→ **What is required**
All lines after the one containing "nářadí je určeno pro určitý d" are needed, along with that line itself. Please repeat them exactly through the end of the entries.

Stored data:

--- START ---

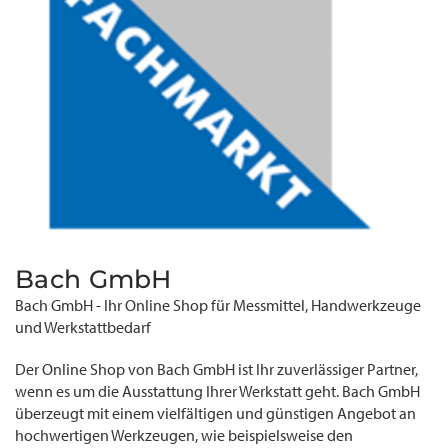
Bach GmbH
Bach GmbH - Ihr Online Shop für Messmittel, Handwerkzeuge
und Werkstattbedarf
Der Online Shop von Bach GmbH ist Ihr zuverlässiger Partner,
wenn es um die Ausstattung Ihrer Werkstatt geht. Bach GmbH
überzeugt mit einem vielfältigen und günstigen Angebot an
hochwertigen Werkzeugen, wie beispielsweise den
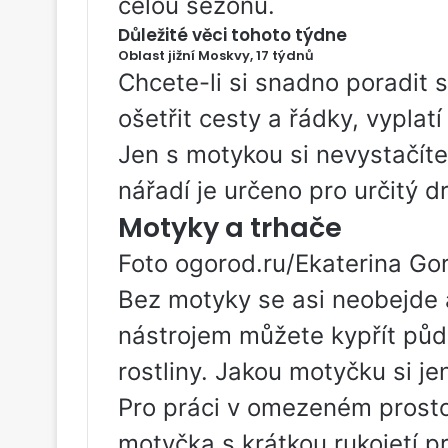
celou sezónu.
Důležité věci tohoto týdne
Oblast jižní Moskvy, 17 týdnů
Chcete-li si snadno poradit 
ošetřit cesty a řádky, vyplatí
Jen s motykou si nevystačít
nářadí je určeno pro určitý d
Motyky a trhače
Foto ogorod.ru/Ekaterina G
Bez motyky se asi neobejde a
nástrojem můžete kypřít půd
rostliny. Jakou motyčku si je
Pro práci v omezeném prost
motyčka s krátkou rukojetí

--- END ---

→ **Solution below**
nářadí je určeno pro určitý d
Motyky a trhače
Foto ogorod.ru/Ekaterina G
Bez motyky se asi neobejde a
nástrojem můžete kypřít půd
rostliny. Jakou motyčku si je
Pro práci v omezeném prost
motyčka s krátkou rukojetí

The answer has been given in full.